そのせいで、二つのベッドが壁越しに隣り合わせに並んでいるではないか……。
フラフラと一階に戻り、ヴィデル様が読んでいた本を持ち上げると、表紙には『魔道科学の発展と領地経営』と書かれていた。他は、『魔道具による通信の未来』と、あとは外国語で書かれていてよく分からない本だった。

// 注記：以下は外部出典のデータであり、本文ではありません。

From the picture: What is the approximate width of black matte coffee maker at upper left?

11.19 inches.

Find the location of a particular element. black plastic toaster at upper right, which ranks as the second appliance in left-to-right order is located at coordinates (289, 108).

ヴィデル様の部屋の本棚の空いているところに本を差し込み、なんとなく深呼吸をする。うん、やっぱり良い匂いだ。
部屋を出て鍵をかけると、自分の部屋のチェストに鍵をしまっておくことにした。離れから出ることはないが、ポケットに入れたまま無くしたら大変だからだ。
一階に戻ると、急いで残りのお昼ごはんを食べるのだった。